Work task
When a line in the records contains the string "once", copy that line.

Collected data:
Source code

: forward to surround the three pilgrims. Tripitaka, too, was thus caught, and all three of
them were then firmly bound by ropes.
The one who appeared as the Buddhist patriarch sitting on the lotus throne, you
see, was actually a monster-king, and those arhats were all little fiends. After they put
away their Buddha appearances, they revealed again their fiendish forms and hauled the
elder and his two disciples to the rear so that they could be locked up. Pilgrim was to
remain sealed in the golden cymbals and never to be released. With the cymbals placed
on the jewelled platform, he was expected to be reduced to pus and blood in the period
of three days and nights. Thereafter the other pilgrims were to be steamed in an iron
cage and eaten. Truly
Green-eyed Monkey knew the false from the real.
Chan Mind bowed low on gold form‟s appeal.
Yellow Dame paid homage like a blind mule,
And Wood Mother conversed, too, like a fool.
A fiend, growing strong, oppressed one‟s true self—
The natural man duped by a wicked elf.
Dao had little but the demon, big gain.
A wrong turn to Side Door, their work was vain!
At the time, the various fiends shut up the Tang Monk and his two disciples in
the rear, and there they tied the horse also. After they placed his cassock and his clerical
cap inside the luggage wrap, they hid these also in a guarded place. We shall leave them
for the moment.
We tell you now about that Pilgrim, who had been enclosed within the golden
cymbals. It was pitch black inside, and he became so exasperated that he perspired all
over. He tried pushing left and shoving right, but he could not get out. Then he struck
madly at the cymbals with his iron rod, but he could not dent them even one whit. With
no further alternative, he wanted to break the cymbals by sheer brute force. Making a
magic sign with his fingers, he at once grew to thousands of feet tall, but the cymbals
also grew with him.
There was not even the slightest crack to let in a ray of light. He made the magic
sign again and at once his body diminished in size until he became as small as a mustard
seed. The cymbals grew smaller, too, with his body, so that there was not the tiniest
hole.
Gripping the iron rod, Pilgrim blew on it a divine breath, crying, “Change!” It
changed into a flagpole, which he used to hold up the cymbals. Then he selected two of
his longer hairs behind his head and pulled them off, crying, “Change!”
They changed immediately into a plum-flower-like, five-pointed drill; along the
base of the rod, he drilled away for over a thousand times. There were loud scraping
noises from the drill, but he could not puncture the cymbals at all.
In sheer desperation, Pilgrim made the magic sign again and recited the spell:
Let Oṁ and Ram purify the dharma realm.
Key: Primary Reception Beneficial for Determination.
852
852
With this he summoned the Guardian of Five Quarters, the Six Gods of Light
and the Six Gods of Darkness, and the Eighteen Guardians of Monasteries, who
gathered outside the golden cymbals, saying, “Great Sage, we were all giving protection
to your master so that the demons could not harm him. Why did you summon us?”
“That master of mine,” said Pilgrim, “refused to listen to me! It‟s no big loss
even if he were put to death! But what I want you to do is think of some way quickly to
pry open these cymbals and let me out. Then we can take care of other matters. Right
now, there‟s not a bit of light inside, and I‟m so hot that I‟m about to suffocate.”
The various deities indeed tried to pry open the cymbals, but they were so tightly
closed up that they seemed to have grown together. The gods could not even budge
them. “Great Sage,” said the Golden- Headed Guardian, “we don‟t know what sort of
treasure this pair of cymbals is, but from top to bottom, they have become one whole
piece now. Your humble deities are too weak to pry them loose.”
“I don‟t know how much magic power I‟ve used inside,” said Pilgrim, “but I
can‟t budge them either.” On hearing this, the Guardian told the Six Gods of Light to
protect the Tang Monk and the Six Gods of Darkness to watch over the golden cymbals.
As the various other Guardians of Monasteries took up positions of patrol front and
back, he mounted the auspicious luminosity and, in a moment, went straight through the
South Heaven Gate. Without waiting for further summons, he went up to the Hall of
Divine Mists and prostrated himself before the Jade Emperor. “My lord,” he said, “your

Answer to the problem
magic sign with his fingers, he at once grew to thousands of feet tall, but the cymbals
sign again and at once his body diminished in size until he became as small as a mustard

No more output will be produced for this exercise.